[TASK PROMPT]
When the line containing "что даже самые приземленные горизонты" is found in the data below, copy it and each line after it through the line containing "пейзажем у меня под окнами в час заката. Я", exactly and with no others.

[LISTED RECORDS]
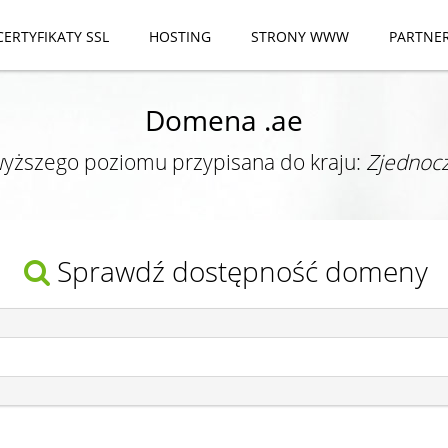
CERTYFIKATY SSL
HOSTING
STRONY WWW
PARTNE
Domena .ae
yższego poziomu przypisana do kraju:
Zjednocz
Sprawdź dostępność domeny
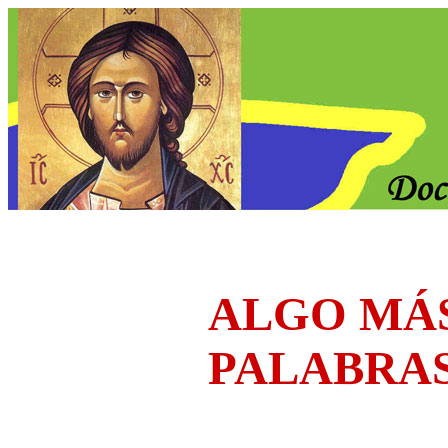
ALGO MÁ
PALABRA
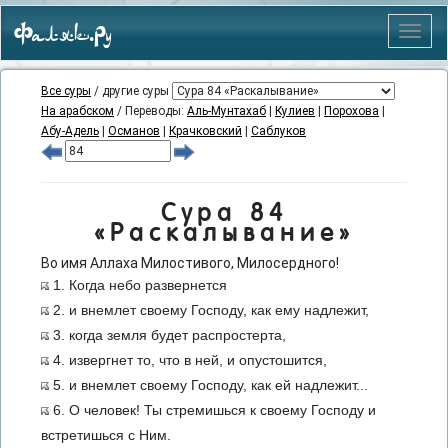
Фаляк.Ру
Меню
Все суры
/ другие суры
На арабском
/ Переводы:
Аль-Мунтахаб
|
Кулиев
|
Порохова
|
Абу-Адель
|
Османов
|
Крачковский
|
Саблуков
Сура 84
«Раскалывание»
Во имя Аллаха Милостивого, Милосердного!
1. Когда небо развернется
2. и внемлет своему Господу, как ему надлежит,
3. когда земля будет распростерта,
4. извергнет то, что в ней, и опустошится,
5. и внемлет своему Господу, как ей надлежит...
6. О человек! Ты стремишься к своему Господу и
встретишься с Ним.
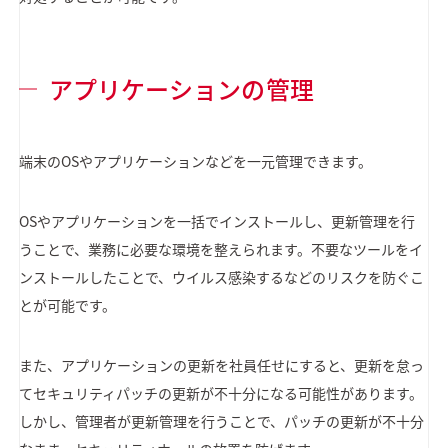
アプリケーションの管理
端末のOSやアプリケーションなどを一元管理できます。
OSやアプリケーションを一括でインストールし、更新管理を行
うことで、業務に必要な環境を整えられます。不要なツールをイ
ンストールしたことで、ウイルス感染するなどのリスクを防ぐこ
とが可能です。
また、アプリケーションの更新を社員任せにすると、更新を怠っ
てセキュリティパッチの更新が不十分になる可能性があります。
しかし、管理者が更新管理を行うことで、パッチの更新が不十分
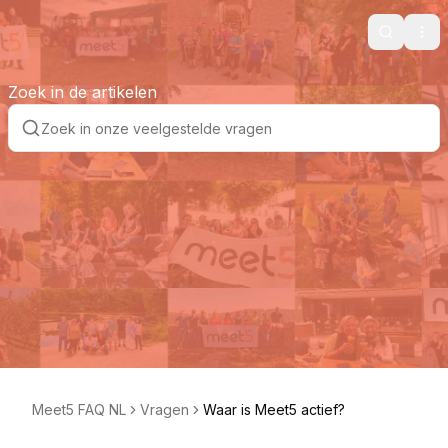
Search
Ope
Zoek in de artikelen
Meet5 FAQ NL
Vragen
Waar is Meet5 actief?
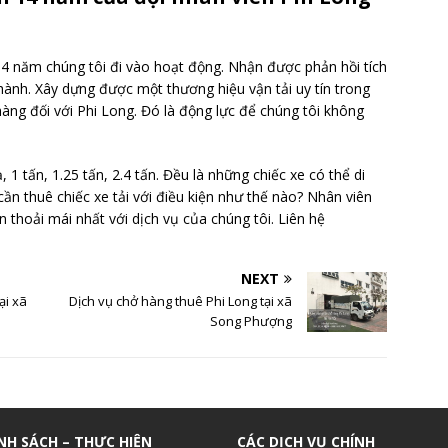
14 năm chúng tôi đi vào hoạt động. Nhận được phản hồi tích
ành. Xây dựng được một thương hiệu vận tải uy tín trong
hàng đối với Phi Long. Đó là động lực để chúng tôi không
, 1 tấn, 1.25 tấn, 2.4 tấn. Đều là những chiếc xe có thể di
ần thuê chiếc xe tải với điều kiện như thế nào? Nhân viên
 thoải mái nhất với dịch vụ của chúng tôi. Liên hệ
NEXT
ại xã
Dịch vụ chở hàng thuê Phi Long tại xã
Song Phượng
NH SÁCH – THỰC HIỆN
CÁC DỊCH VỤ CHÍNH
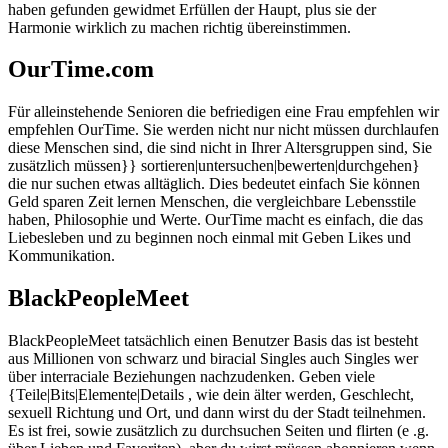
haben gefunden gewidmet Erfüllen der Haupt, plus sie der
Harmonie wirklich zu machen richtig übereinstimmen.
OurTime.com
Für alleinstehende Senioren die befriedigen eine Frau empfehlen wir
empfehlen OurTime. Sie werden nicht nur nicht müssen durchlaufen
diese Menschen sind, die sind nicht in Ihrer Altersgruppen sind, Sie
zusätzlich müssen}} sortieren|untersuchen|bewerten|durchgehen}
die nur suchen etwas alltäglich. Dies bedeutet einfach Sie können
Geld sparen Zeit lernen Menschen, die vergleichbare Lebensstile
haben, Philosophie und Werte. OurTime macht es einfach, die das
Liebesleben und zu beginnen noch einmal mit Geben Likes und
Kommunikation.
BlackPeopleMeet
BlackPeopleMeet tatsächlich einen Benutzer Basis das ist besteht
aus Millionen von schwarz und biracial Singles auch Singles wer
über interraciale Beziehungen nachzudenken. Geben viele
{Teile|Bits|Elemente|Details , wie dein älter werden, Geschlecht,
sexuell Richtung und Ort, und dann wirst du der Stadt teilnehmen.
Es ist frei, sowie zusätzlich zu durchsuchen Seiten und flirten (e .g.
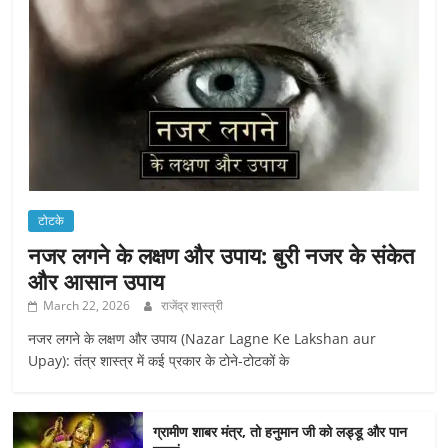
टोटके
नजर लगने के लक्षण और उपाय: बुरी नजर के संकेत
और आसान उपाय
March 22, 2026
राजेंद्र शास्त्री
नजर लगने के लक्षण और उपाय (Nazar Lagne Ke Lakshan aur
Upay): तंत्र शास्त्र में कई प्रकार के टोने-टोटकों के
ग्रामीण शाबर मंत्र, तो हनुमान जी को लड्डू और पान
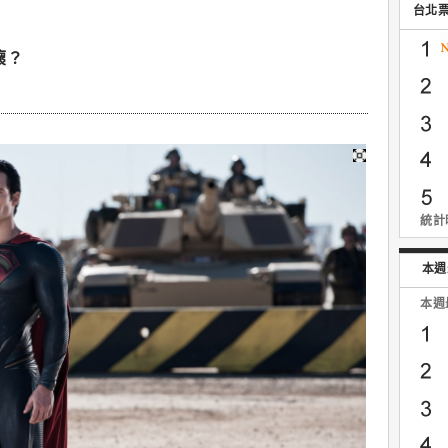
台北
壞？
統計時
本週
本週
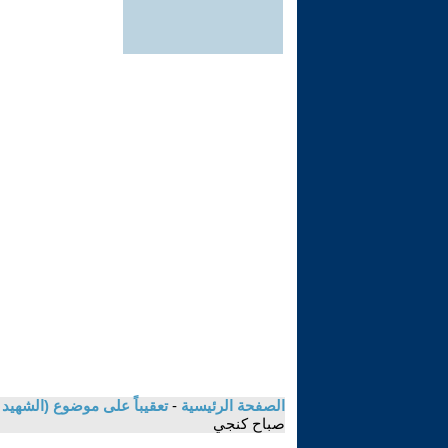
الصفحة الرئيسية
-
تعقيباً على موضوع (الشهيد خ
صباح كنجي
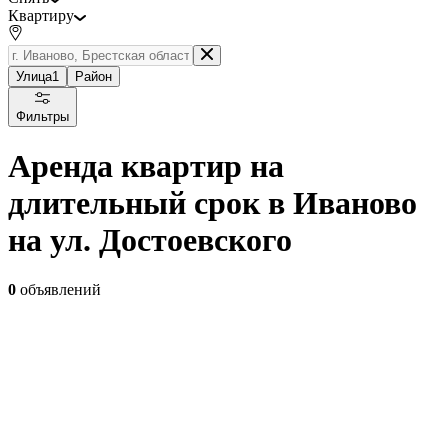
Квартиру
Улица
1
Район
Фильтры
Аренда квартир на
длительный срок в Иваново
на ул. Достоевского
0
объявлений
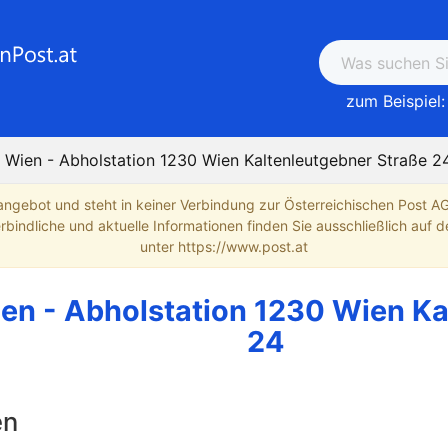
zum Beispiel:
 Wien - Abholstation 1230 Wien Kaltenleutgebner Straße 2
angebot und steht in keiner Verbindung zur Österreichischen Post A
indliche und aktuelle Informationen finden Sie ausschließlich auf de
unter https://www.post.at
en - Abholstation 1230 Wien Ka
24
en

---

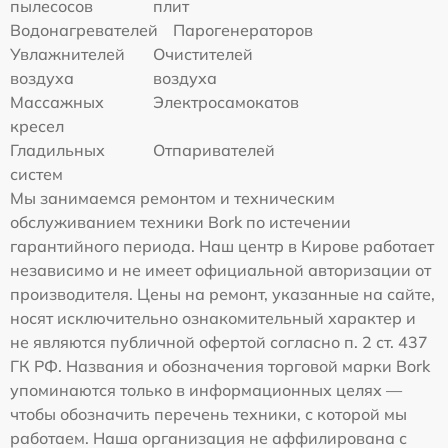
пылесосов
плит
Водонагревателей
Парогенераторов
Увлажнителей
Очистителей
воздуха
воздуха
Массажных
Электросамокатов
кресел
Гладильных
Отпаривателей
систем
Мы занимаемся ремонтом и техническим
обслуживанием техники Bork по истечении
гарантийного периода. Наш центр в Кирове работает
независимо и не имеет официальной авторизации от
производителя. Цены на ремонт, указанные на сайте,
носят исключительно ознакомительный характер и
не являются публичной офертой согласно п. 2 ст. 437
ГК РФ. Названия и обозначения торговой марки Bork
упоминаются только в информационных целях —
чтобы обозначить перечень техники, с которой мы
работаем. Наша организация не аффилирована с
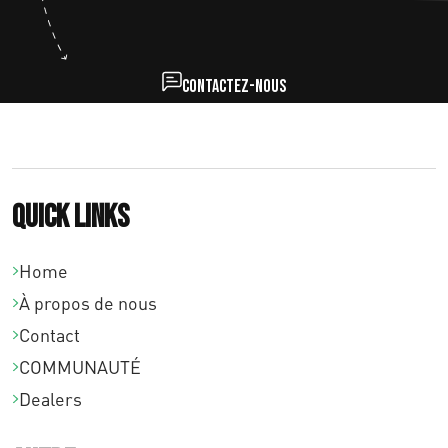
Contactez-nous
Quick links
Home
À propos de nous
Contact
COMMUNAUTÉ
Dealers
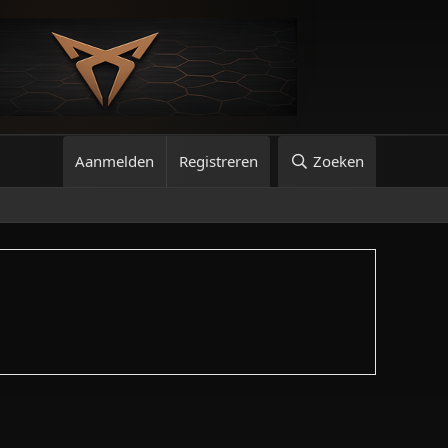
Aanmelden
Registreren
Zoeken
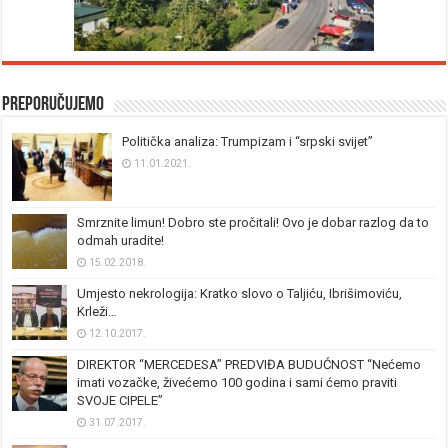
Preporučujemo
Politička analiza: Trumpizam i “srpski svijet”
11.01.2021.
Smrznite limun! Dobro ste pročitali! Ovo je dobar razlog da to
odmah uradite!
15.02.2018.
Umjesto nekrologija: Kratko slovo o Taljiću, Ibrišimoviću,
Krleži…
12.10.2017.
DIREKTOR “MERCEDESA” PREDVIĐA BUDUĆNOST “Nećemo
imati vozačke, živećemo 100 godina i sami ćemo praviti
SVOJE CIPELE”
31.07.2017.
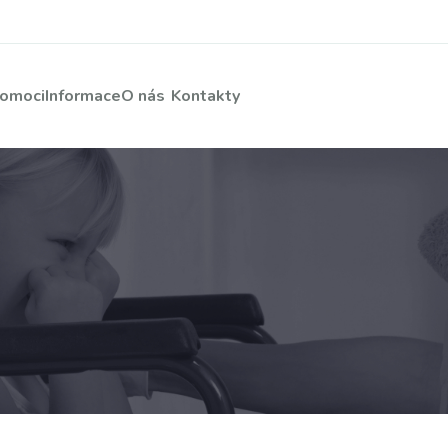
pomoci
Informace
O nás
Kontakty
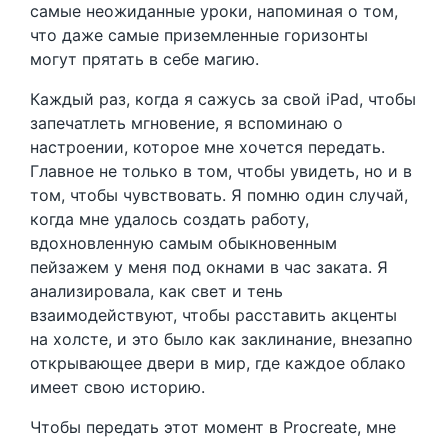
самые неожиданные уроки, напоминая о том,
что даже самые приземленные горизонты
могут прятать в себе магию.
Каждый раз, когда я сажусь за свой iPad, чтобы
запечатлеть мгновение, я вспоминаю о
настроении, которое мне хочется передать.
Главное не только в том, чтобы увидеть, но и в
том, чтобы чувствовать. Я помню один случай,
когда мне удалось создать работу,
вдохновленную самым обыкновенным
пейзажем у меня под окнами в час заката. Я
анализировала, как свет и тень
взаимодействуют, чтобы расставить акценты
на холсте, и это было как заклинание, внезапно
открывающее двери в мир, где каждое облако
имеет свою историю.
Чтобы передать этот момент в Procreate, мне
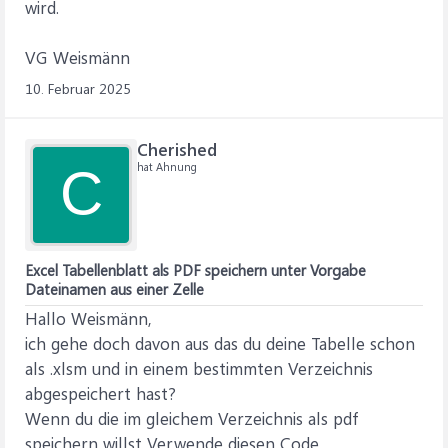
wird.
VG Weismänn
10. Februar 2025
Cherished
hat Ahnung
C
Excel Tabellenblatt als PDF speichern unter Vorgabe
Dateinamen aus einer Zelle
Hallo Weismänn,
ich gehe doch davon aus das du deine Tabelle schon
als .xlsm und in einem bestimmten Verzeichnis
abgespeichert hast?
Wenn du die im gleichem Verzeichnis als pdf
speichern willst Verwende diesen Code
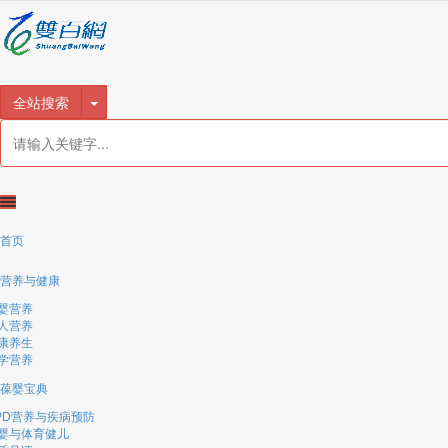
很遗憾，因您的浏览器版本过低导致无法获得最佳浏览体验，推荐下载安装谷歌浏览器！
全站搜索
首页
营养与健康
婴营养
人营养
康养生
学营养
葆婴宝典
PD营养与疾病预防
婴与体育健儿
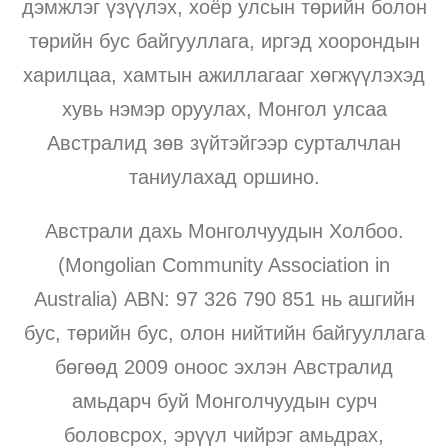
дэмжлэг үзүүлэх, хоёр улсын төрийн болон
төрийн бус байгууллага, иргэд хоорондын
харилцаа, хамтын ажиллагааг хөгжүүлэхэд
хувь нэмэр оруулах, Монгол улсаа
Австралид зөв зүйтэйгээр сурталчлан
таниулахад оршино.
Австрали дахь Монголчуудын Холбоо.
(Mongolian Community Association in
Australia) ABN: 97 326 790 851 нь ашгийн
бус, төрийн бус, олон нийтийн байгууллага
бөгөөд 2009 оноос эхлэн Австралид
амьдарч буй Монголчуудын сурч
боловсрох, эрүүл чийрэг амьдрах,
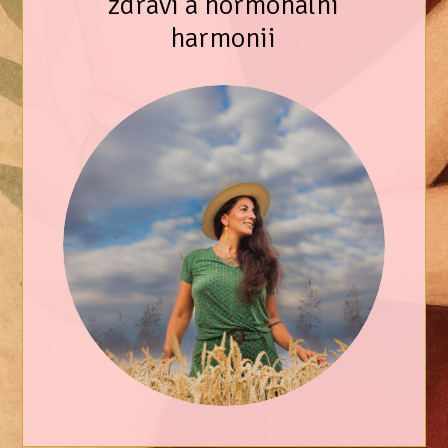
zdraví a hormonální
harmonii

[ANSWER SECTION]
что даже самые приземленные горизонты
могут прятать в себе магию.
Каждый раз, когда я сажусь за свой iPad, чтобы
запечатлеть мгновение, я вспоминаю о
настроении, которое мне хочется передать.
Главное не только в том, чтобы увидеть, но и в
том, чтобы чувствовать. Я помню один случай,
когда мне удалось создать работу,
вдохновленную самым обыкновенным
пейзажем у меня под окнами в час заката. Я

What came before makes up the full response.